University team develops test that can identify TB bacteria
A NEW test for tuberculosis that can identify the exact bacteria causing the illness has been developed by a team at NUI Galway.
The diagnostic DNA test will allow for “rapid” confirmation of the bacteria and improve the effectiveness of treatment, according to the scientists.
Tuberculosis (TB) is second only to HIV/Aids as the greatest cause of death by a single infection, according to the World Health Organisation.
More than 95 per cent of cases, and fatalities, are in developing countries.
In 2010, almost nine million people contracted the disease and 1.4 million people died from it.
A group of eight bacteria known as the mycobacterium tuberculosis complex (MTC) cause the illness in humans.
NUIG microbiology lecturer Dr Thomas Barry and colleagues with the university’s molecular diagnostics research group realised that rapid identification of each of the bacteria involved would improve treatment outcome.

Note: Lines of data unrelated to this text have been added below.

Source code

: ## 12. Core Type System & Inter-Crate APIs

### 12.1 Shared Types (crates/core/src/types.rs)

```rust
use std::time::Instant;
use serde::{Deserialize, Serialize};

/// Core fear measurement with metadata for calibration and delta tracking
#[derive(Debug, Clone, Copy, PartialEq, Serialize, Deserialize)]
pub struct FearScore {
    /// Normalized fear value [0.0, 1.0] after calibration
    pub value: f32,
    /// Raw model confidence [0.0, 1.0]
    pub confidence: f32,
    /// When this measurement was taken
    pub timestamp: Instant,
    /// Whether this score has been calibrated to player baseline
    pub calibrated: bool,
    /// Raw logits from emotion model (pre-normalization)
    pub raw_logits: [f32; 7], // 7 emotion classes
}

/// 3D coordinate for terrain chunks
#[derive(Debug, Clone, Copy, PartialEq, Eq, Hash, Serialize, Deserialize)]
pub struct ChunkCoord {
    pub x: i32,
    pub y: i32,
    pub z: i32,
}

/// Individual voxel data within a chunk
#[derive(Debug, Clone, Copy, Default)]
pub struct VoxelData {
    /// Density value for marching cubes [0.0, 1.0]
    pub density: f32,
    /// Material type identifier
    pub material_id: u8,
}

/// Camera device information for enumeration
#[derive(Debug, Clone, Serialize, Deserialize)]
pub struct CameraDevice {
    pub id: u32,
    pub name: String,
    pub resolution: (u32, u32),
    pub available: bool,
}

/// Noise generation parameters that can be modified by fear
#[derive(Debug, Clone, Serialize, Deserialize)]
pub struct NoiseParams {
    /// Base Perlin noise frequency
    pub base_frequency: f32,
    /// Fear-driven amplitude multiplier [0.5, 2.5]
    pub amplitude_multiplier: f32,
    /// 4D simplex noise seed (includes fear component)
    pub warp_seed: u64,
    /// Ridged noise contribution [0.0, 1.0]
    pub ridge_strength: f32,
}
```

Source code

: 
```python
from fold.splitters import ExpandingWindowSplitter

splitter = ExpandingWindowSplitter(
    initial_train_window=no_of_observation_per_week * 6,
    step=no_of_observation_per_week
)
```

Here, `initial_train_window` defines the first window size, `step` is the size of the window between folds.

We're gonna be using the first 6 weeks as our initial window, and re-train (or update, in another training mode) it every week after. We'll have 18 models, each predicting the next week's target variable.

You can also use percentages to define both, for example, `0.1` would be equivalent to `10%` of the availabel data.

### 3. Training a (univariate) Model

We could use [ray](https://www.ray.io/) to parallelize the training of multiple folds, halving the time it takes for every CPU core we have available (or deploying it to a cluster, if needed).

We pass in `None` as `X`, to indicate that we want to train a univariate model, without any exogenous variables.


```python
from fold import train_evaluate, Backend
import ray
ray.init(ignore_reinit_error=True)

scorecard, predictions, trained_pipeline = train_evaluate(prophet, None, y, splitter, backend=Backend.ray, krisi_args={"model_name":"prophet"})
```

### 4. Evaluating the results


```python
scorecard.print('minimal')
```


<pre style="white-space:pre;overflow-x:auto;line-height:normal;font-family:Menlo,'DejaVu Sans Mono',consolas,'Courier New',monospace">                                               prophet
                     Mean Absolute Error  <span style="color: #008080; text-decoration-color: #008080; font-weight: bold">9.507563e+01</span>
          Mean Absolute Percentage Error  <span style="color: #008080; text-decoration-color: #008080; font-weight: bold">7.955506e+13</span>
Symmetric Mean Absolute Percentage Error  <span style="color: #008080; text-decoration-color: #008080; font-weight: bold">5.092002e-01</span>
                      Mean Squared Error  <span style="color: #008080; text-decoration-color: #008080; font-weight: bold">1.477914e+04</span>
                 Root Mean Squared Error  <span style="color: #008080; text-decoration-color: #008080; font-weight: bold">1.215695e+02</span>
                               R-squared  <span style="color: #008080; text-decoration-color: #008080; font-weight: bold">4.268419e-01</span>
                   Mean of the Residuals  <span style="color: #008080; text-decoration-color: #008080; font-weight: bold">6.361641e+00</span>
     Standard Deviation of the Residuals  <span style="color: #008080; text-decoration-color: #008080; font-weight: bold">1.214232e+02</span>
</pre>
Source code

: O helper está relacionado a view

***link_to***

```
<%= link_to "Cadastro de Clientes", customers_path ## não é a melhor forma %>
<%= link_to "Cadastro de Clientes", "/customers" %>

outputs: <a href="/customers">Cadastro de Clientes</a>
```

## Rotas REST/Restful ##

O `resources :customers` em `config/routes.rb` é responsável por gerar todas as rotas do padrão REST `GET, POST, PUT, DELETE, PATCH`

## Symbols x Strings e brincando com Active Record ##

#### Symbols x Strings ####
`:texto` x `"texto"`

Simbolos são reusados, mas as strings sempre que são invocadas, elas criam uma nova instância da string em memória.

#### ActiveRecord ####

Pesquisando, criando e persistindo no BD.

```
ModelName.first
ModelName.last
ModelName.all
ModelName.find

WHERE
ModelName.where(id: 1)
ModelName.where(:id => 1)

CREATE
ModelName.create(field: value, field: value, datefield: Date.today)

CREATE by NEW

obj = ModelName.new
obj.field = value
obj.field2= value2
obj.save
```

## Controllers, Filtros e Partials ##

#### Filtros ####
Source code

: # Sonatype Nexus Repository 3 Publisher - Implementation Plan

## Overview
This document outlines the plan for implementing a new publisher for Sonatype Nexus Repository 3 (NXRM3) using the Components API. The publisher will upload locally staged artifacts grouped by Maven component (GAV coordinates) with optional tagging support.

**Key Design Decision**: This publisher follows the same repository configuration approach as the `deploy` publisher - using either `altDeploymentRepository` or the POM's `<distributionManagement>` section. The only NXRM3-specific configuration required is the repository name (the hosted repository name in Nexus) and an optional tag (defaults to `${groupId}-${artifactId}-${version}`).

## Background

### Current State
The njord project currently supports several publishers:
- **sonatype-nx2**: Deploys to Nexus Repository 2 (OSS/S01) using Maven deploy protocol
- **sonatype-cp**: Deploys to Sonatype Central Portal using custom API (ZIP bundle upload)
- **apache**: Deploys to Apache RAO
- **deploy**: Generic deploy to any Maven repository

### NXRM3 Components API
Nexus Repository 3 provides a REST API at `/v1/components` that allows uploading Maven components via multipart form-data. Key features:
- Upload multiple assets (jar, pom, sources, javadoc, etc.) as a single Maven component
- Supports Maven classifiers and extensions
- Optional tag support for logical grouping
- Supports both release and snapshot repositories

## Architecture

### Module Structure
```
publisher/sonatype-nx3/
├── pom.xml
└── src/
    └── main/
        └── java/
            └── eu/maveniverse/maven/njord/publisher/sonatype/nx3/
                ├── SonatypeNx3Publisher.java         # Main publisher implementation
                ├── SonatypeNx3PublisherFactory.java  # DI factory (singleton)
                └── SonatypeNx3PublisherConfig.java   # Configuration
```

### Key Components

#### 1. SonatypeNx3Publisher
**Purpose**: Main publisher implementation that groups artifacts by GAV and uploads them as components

Some of the bacteria are naturally resistant to frequently used drugs.
The team developed a laboratory test, SeekTB, which takes somewhere between 90 minutes and three hours to produce results.
This type of test is not routinely performed in laboratories, Dr Barry said.
This means that there is little information on the true impact each member of the MTC has.
Scientists from the Netherlands and Germany helped to validate the technique.